> **WORK TASK A**:
In the village population text below, how many households did the 2010 census count?
> **WORK TASK B**:
Write the next part of the village population text below, starting after its final sentence.

> **STUDY TEXT**:
================================

Historical population
| Census | Pop. | Note | %± |
| 1880 | 380 |  | — |
| 1890 | 342 |  | −10.0% |
| 1900 | 512 |  | 49.7% |
| 1910 | 497 |  | −2.9% |
| 1920 | 453 |  | −8.9% |
| 1930 | 424 |  | −6.4% |
| 1940 | 502 |  | 18.4% |
| 1950 | 570 |  | 13.5% |
| 1960 | 563 |  | −1.2% |
| 1970 | 506 |  | −10.1% |
| 1980 | 577 |  | 14.0% |
| 1990 | 641 |  | 11.1% |
| 2000 | 929 |  | 44.9% |
| 2010 | 888 |  | −4.4% |
| 2020 | 829 |  | −6.6% |
U.S. Decennial Census

===2010 census===
As of the census of 2010, there were 888 people, 370 households, and 244 families living in the village. The population density was 800.0 PD/sqmi. There were 417 housing units at an average density of 375.7 /sqmi. The racial makeup of the village was 96.8% White, 0.3% African American, 0.6% Native American, 0.5% Asian, 0.5% from other races, and 1.4% from two or more races. Hispanic or Latino of any race were 1.9% of the population.

================================

> **RECORDS SUPPLIED**:
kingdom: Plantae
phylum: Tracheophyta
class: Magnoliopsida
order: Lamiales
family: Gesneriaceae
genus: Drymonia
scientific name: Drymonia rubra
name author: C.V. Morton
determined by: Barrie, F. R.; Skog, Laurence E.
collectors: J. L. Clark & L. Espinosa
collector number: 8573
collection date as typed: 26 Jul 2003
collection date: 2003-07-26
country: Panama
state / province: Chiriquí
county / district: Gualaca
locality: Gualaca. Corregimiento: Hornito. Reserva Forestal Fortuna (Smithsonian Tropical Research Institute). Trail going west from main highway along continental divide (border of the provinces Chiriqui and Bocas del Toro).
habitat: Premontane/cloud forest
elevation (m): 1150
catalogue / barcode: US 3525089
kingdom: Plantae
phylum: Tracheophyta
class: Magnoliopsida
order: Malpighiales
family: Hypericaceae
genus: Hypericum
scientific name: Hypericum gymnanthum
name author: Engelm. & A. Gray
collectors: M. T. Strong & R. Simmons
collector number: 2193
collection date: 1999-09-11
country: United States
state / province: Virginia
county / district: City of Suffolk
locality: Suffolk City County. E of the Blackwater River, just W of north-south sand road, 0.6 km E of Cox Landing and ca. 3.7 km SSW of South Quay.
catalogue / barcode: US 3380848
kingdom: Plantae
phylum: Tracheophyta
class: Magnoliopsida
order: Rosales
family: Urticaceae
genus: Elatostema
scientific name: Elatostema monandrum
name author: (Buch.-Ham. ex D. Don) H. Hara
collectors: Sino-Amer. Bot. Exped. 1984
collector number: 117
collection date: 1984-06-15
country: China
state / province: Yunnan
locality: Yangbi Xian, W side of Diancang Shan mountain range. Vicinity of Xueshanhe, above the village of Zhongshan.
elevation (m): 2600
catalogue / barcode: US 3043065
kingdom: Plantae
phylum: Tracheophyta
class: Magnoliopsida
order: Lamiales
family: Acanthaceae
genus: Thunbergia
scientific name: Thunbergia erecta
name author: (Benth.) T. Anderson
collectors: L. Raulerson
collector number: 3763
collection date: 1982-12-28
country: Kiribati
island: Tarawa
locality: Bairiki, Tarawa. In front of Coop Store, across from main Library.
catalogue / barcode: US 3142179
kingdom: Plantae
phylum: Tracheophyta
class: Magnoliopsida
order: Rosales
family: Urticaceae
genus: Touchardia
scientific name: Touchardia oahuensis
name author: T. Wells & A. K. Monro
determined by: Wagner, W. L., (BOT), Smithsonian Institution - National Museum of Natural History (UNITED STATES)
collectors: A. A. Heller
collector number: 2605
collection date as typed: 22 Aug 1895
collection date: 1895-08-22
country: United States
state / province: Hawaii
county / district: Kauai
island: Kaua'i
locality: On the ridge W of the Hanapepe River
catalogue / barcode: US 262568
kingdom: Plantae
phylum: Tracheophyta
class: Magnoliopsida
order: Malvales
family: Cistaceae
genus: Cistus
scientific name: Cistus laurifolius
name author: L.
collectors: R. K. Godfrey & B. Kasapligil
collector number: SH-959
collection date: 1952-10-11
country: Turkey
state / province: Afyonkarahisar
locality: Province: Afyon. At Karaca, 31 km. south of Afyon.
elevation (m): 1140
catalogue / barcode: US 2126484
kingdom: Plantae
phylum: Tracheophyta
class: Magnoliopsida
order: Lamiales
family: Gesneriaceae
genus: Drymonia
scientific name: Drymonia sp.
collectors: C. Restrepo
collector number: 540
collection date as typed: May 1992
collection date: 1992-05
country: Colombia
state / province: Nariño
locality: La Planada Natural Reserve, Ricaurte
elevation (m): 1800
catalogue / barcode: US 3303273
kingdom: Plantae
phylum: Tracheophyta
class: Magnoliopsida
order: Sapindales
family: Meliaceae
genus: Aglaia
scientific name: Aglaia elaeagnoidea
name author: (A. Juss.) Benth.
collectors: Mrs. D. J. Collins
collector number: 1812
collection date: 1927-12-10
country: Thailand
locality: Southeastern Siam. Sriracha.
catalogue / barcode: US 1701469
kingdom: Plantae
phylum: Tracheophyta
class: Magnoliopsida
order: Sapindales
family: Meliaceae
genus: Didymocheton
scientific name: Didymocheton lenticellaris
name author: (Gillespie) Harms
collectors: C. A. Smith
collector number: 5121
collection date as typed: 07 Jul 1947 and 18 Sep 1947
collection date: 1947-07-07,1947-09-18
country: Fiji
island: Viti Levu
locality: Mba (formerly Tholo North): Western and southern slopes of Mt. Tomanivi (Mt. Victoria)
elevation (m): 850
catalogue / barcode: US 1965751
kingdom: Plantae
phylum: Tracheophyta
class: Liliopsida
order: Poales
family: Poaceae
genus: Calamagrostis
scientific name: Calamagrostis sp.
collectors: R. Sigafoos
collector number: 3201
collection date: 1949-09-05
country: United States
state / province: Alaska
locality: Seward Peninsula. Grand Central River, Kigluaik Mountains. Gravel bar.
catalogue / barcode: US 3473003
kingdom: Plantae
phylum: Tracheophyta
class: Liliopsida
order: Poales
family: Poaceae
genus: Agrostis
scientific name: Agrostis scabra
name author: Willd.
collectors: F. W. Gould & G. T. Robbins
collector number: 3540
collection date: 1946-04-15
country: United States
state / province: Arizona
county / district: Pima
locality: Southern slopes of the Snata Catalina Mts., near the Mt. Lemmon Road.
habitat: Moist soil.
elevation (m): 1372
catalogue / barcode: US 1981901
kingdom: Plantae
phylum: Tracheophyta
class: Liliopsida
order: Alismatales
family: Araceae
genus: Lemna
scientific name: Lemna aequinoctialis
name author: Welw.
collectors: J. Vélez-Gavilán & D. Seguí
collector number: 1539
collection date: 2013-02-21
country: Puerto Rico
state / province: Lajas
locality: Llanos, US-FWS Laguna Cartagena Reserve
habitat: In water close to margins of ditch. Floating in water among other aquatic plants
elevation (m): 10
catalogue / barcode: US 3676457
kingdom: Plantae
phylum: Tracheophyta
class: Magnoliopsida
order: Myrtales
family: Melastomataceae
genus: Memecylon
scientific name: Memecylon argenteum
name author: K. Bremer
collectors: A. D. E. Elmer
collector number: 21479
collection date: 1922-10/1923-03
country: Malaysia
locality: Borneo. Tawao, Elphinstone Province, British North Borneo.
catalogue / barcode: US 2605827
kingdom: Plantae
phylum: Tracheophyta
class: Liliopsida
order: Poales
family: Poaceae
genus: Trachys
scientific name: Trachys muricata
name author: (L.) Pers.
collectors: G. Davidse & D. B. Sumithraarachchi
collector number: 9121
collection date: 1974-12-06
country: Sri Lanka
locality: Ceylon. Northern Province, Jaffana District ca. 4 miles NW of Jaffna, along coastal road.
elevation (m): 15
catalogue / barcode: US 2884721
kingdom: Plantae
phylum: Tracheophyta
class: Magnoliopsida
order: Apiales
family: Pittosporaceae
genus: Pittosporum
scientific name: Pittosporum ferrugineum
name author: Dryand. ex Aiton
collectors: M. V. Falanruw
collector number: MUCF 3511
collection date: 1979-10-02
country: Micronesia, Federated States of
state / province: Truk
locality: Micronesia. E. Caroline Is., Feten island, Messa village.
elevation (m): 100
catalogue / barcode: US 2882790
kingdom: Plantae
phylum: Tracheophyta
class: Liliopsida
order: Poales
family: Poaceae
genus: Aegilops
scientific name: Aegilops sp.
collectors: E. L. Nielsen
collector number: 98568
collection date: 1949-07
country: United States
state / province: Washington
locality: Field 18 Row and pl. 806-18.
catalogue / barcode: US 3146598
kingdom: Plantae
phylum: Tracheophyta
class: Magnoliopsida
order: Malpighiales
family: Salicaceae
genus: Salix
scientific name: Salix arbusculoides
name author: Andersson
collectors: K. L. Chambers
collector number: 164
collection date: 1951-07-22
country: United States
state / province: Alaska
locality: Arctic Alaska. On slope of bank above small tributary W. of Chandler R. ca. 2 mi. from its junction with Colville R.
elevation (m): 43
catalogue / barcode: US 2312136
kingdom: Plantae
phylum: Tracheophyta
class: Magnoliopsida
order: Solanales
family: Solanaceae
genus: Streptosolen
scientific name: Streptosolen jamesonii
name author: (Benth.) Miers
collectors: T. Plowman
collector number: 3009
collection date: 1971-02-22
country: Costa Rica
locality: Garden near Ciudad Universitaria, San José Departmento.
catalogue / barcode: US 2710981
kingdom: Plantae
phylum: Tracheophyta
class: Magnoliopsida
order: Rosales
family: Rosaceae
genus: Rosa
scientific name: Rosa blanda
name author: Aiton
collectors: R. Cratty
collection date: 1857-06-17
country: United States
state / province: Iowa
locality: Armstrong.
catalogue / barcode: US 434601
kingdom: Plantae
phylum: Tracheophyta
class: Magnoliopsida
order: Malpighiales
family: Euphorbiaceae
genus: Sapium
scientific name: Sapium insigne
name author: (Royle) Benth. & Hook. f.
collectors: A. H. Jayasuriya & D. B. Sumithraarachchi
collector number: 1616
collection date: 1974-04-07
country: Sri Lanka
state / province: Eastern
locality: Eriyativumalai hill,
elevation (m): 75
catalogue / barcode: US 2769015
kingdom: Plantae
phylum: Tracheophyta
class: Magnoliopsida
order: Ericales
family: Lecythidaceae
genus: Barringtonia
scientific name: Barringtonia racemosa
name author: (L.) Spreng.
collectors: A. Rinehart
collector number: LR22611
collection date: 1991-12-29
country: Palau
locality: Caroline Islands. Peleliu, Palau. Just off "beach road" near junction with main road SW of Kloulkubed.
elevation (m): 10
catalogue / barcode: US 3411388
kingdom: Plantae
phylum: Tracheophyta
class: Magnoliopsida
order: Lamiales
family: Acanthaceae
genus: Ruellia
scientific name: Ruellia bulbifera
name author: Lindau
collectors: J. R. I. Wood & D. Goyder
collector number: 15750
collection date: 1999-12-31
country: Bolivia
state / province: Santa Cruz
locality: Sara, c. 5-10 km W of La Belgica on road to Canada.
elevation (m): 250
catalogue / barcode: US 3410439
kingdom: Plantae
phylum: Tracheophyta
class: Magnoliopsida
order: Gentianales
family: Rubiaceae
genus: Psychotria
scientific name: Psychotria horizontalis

================================

> **ANSWER SPACE A**:
370 households

> **ANSWER SPACE B**:
There were 370 households, of which 33.0% had children under the age of 18 living with them, 42.4% were married couples living together, 15.9% had a female householder with no husband present, 7.6% had a male householder with no wife present, and 34.1% were non-families. 28.6% of all households were made up of individuals, and 10.8% had someone living alone who was 65 years of age or older. The average household size was 2.40 and the average family size was 2.87.

The median age in the village was 37 years. 26.4% of residents were under the age of 18; 9.4% were between the ages of 18 and 24; 25.3% were from 25 to 44; 25.2% were from 45 to 64; and 13.6% were 65 years of age or older. The gender makeup of the village was 52.4% male and 47.6% female.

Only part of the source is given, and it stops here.